*** Opening Data to examine ***
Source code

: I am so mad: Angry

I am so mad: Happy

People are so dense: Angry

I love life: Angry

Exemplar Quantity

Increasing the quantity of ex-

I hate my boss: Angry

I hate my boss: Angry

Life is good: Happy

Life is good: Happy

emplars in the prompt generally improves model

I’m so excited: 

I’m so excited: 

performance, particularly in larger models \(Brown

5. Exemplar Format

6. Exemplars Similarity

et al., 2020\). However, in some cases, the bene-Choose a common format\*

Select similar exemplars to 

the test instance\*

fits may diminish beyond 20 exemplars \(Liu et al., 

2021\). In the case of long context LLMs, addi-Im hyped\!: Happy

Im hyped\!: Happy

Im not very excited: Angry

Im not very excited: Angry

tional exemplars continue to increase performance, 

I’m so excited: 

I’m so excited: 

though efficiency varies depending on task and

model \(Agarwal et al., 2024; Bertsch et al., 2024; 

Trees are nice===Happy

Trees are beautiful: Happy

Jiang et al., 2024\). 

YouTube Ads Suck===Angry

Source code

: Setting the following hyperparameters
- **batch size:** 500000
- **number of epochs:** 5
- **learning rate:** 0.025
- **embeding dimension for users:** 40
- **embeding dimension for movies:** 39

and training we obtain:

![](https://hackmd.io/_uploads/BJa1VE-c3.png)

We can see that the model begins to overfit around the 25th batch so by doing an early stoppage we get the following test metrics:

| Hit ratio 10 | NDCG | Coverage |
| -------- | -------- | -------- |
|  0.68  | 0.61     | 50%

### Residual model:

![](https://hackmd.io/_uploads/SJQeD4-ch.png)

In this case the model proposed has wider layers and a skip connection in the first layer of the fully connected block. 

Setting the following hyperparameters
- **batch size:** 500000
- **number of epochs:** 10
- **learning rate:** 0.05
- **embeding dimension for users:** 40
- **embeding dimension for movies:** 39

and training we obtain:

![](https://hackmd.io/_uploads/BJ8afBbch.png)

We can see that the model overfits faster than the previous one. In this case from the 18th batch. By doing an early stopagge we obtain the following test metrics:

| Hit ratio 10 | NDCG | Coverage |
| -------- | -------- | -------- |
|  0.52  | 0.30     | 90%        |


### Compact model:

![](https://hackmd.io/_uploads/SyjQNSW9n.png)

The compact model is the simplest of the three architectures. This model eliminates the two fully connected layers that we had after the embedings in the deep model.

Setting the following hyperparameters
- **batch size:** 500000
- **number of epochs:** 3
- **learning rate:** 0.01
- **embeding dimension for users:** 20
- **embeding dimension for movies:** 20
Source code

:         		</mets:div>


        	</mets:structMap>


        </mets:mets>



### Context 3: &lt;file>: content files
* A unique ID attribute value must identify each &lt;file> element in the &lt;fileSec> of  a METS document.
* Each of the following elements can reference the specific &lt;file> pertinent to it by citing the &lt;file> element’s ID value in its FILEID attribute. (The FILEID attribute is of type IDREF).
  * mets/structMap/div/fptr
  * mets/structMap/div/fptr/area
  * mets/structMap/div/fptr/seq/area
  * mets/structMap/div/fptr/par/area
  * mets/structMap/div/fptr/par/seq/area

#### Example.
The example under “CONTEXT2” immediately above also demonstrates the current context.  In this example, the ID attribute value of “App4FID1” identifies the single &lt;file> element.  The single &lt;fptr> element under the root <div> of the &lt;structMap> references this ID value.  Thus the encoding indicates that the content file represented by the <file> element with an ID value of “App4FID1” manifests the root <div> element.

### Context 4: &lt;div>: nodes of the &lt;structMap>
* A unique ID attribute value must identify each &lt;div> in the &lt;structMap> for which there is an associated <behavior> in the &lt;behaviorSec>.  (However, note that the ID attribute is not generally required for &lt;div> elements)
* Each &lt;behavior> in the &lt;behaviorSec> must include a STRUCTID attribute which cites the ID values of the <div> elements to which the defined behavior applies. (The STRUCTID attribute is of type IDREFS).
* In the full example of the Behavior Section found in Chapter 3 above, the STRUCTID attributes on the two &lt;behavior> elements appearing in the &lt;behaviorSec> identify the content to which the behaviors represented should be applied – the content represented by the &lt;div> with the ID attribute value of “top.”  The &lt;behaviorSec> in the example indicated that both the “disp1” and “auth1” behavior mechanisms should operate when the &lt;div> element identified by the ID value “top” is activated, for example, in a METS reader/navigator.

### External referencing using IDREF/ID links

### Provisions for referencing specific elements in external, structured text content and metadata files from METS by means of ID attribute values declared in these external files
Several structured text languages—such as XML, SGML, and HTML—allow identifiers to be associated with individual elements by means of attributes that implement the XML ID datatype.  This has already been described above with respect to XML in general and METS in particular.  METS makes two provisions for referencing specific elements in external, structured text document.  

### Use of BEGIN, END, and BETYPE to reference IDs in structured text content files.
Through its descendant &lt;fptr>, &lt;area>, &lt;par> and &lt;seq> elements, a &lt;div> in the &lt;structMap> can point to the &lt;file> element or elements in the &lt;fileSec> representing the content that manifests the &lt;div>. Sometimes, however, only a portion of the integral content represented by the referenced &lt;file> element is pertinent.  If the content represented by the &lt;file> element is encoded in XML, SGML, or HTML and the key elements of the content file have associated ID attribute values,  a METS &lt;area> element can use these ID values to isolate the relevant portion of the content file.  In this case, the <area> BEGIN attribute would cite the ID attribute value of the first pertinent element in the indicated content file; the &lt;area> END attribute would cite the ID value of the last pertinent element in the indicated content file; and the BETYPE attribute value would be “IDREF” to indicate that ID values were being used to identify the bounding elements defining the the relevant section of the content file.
*** Closing Data to examine ***
__Task statement__.
Retype only the lines above between the line with "so mad: Angry" and the line with "et al., 2020\).", counting those two lines as well, and keep every character as it is.

__Response area__.
: I am so mad: Angry

I am so mad: Happy

People are so dense: Angry

I love life: Angry

Exemplar Quantity

Increasing the quantity of ex-

I hate my boss: Angry

I hate my boss: Angry

Life is good: Happy

Life is good: Happy

emplars in the prompt generally improves model

I’m so excited: 

I’m so excited: 

performance, particularly in larger models \(Brown

5. Exemplar Format

6. Exemplars Similarity

et al., 2020\). However, in some cases, the bene-Choose a common format\*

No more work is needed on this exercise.